Transcribe the part of the excerpt on Abū Ṭāhir's works that opens with the words containing "Dhakhīrat al-ʿIbād li-Yawm" and closes with "fī Ashrāf al-Aṭrāf.".

##### EXCERPT PROVIDED

5. Abū Ṭāhir’s Works

Multiple books are attributed to Abū Ṭāhir al-Ḥanafī, while none of them have been studied yet in any language. In fact, these works might be non-extant, except for a couple of them.
1.
Ṣinwān al-Riwāya wa Finwān al-Dirāya: While this is the better-known work of Abū Ṭāhir mentioned by Ibn al-Fuwaṭī and Muʿīn al-Dīn, it seems to have survived in a single copy preserved in al-Maktaba al-Qādiriyya in Baghdad. The codex MS Qādiriyya 1502 is composed of three works. The first (ff.1–107) and the last (ff.187–303) works are anonymous ḥadīth compilations. Ṣinwān al-Riwāya is transcribed on ff.108–86 by the same scribe, with 30 lines on each folio.31
Muʿīn al-Dīn adds the names of the following “superb books on religion” as the works of Abū Ṭāhir:
2.
Dhakhīrat al-ʿIbād li-Yawm al-Maʿād
3.
Faḍl al-Sājid wa Sharaf al-Masājid
4.
Al-Waṣāʾil li-Nayl al-Faḍāʾil
5.
Al-Maʿlī li-Dhikr man maʿī wa Dhikr man qablī
6.
Al-Aṭrāf fī Ashrāf al-Aṭrāf.
In addition to these titles, Muʿīn al-Dīn quotes a poem that he narrates from the pen of Abū Ṭāhir.32 This poem, on the other hand, appears in the Shuʿarāʾ al-Khamāsa, compiled much earlier by the famous poet Abū Tammām (d.ca.231/846), and was originally penned by Sālim Ibn Wābiṣa al-Asadī—a companion of the Prophet.
Ibn al-Fuwaṭī also mentions a work of Abū Ṭāhir titled Nukhbat al-Maʿlī wa Nuzhat al-Maḥallī,33 which may be identical to one of the above-mentioned works, such as Al-Maʿlī li-Dhikr man maʿī. Finally, al-Qazwīnī mentions two more works in his Mashyakha as books that he was granted an authorization to transmit. Both of these works were penned by Abū Ṭāhir himself:
A Book of Forty Sayings on “In the Name of God the All-Compassionate, the Merciful,” entitled Key to Paradise [Miftāḥ al-Janna], and a Book of Forty Sayings on the Eminence of Praying for the Messenger of God [Al-Arbaʿūn fī Faḍīlat al-Ṣalāt ʿalā Rasūl Allāh], peace and blessings upon him: Both of them are collections by ʿImād al-Dīn Abū Ṭāhir ʿAbd al-Salām Ibn Abī al-Rabīʿ Maḥmūd Ibn Abī al-Rabīʿ al-Ḥanafī al-Shīrāzī. I narrate both of them through my master Rashīd al-Dīn Muḥammad Ibn Abī al-Qāsim al-Muqrī, through an authorization that he penned. In the same way, he had (the authorization from Abū Ṭāhir himself) in the year 637/1241-42.34
While the titles and the authenticity of other works of Abū Ṭāhir are yet to be determined, I did find what appears to be an untitled, unique copy of Al-Arbaʿūn fī Faḍīlat al-Ṣalāt ʿalā Rasūl Allāh that al-Qazwīnī attributed to Abū Ṭāhir. This copy is particularly helpful in developing a clearer map of Abū Ṭāhir’s genealogies until the copies of his other works are discovered.

##########
##### SUPPLIED RECORDS

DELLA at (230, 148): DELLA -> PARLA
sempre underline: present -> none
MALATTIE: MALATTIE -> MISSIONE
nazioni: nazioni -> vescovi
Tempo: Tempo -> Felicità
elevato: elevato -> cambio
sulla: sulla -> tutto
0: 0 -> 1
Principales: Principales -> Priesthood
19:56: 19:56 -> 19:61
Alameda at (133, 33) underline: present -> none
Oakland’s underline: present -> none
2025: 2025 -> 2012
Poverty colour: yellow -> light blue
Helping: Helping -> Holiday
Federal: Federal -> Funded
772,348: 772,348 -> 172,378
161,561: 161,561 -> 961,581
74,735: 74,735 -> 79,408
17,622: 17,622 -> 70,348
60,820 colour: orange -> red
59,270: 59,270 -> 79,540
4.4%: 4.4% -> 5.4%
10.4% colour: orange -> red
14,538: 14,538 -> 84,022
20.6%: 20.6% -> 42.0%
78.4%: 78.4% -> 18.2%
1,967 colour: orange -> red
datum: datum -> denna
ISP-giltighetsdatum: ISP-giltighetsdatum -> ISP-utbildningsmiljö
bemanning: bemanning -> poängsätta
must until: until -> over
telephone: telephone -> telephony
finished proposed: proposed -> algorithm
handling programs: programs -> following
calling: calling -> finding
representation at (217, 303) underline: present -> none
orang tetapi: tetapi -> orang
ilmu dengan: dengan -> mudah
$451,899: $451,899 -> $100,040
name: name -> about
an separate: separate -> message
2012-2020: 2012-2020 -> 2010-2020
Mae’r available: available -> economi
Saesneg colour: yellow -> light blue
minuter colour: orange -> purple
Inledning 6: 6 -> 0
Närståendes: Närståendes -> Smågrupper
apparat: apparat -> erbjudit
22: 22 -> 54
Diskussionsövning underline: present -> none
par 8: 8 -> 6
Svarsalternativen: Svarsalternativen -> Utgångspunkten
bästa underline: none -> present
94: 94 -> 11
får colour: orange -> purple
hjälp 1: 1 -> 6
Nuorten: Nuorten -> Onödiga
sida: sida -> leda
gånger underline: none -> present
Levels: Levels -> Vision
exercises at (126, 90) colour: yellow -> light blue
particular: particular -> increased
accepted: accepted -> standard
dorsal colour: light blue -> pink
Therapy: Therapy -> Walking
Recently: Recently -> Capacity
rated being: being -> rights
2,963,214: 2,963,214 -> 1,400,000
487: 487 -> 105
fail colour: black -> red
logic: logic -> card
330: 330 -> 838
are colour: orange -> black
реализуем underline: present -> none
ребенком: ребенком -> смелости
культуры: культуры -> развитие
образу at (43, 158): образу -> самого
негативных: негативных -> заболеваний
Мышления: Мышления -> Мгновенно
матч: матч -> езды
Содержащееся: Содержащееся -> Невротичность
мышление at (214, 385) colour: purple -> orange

##########

RESPONSE TO THIS EXERCISE:
Dhakhīrat al-ʿIbād li-Yawm al-Maʿād
3.
Faḍl al-Sājid wa Sharaf al-Masājid
4.
Al-Waṣāʾil li-Nayl al-Faḍāʾil
5.
Al-Maʿlī li-Dhikr man maʿī wa Dhikr man qablī
6.
Al-Aṭrāf fī Ashrāf al-Aṭrāf.